During training camp we learned that Gay had an offseason procedure to clean up some problem areas in his right heel. The procedure will hopefully leave Gay feeling better than he has in years after playing through pain caused by bursitis and bone spurs, but it will take some time for him to heal.

That said, we can probably expect for Gay to take over the Georges Niang minutes and to play some small-ball five when the matchup calls for it. We saw the Jazz use Eric Paschall in that way during the preseason a little, so that’s some indication of what to expect, but to really know we’ll have to wait and see.

Can Udoka Azubuike compete with Hassan Whiteside for reserve minutes?

Probably not.

Through the Jazz’s four preseason games it was pretty clear that Udoka Azubuike needs some more time to develop.

It’s unfortunate that he was injured through so much of last season because some game reps would really help get him up to NBA speed on understanding where he needs to be on both sides of the ball, but that’s where we are. He needs more time.

The Jazz gave their final two-way deal to Justin James. What do they see in him?

The Jazz gave their final two-way deal to Justin James, and then they took it away.

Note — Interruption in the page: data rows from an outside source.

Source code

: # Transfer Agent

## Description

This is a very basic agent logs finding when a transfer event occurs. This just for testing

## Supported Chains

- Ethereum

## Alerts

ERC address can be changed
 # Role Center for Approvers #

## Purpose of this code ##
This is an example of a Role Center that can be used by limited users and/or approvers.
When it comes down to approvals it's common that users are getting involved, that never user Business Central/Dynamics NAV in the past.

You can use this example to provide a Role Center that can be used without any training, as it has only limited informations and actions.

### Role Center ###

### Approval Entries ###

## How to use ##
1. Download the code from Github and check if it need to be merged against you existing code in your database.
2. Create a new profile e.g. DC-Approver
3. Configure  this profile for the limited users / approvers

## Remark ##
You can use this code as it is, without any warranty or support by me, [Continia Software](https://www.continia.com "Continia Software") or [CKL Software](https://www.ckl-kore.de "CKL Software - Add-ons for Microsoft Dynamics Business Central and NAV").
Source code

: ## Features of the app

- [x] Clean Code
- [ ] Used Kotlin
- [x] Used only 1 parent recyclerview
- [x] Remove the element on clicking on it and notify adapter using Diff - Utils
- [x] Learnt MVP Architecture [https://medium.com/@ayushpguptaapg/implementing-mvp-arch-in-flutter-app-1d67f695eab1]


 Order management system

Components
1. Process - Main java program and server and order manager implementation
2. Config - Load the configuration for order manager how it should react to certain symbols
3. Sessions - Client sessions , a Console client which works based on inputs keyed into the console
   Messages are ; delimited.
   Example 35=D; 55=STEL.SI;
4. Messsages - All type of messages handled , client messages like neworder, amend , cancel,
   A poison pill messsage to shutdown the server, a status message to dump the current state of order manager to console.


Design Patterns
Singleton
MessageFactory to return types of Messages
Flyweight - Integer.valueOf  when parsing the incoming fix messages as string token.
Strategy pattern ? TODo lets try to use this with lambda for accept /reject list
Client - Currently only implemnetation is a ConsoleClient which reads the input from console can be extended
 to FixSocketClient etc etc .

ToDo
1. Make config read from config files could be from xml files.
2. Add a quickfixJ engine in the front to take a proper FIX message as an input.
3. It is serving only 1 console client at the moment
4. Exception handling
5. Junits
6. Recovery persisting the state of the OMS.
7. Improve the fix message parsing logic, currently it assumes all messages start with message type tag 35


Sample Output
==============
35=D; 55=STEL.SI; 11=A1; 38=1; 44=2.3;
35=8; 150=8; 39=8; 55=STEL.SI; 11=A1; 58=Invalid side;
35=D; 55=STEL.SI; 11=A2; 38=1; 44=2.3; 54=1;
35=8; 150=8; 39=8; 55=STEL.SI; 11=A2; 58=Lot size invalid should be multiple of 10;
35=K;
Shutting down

The Jazz have kept their reasons for moving on from James pretty quiet, but no matter the reasons, it means the Jazz have a two-way deal up for grabs.

It seems like the Jazz might have found something they like in Malik Fitts, who joined the team while they were in Las Vegas and has had some really nice moments throughout the preseason.

The Jazz’s 2021-22 roster is going to be finalized on Monday afternoon.

Will the backup point guard rotation change this season?

The short answer is no.

The Jazz’s lead ballhandlers — Mitchell, Conley and Ingles — are going to continue with the lion’s share of playmaking duties.

Sometimes they’ll look to Jordan Clarkson to initiate some offense and sometimes when Ingles or Conley are resting the jazz will probably turn to Butler or Trent Forrest, but I wouldn’t expect any major changes.